Settling into life with the family was a bit different as I had not been living with my own family for four years at that point. I was given a rundown of the house, how to take care of the kids, how to care care of the two cats, what cars to use when, and how to work everything else. I had my own little bedroom with shower and sink inside, with my bathroom down the hall and in the cloakroom. I was not given a curfew and the family did not push anything upon me, so I had lots of freedom. I was not treated like a child and my privacy was respected.
How were the kids?
The kids entrusted to me were 11, 9, and 4 years old; a girl and two boys respectively. To be completely honest, they were quite the handful! I had worked with children for many years prior, but living with them full time was a completely different atmosphere than I expected it to be. This was okay though, and I adapted very well to the work routine quite quickly. I had to drive them to and from school, and had a long break from the morning into the afternoon to go and do whatever I wanted. After school, I would drop the children off at their specific activities and appointments for each day. Some days were rough when the kids would not listen and other days were amazing and fun because the children loved to play.
What did you do in your down time?
I explored the city and learned a fair amount of French! Brussels is a great and easily walkable city with beautiful churches and buildings around every corner. There are so many cafés and bars to get some amazing Belgian Trappist beer or you can sit in one of the numerous squares and watch people pass by. At first it was hard to make friends since I had no connections in the city when I arrived. I met my first and best friend at a frites (french fry) stand oddly enough. I also did day trips around Belgium because it was so easy and cheap (€10 return ticket with Belgian train youth pass). On the weekends I took longer train rides or cheap flights (Ryan Air, EasyJet) and made a whole weekend of visiting cities around Europe. Being an au pair allowed for all of these things.
Would you recommend being an au pair again?

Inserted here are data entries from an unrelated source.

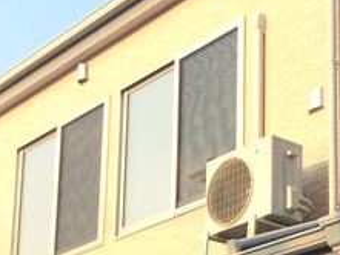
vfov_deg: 13.7
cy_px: 298
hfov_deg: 18.6
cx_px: 231
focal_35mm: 105
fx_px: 1032
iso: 32
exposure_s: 1/488
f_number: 2.2
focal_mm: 4.15
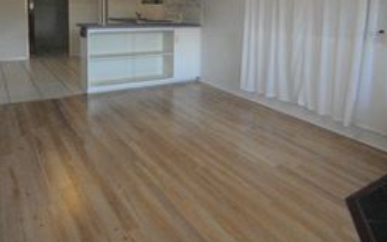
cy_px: 21
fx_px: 306
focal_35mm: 29
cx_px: 228
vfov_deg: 39.8
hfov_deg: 64.2
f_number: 3.5
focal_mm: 10
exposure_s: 1/1250
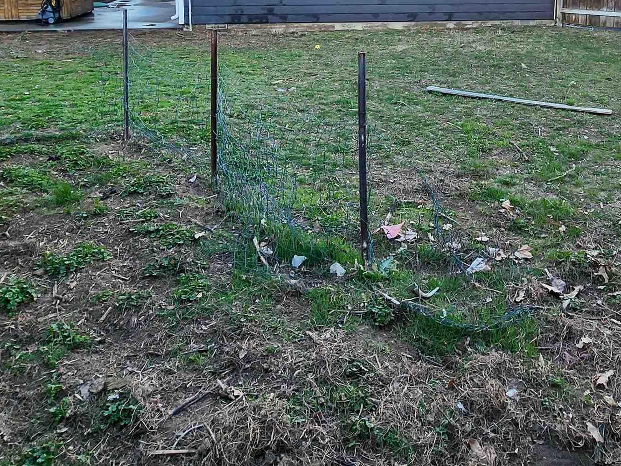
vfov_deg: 42.7
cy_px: 43
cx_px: 377
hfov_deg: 59.4
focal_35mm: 30
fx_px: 538
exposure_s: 1/233
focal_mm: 2.2
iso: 50
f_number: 2.2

Overall, I am so thankful and happy that I took the leap to be an au pair. It was a great learning experience and I got to be fully enveloped by European culture. I learned French fairly quickly because I needed to use it each day. I got to see so many places in Europe that I did not think was possible. It was a great chapter of self-growth, and would recommend being an au pair to anyone who enjoys children, but also wants to be adventurous.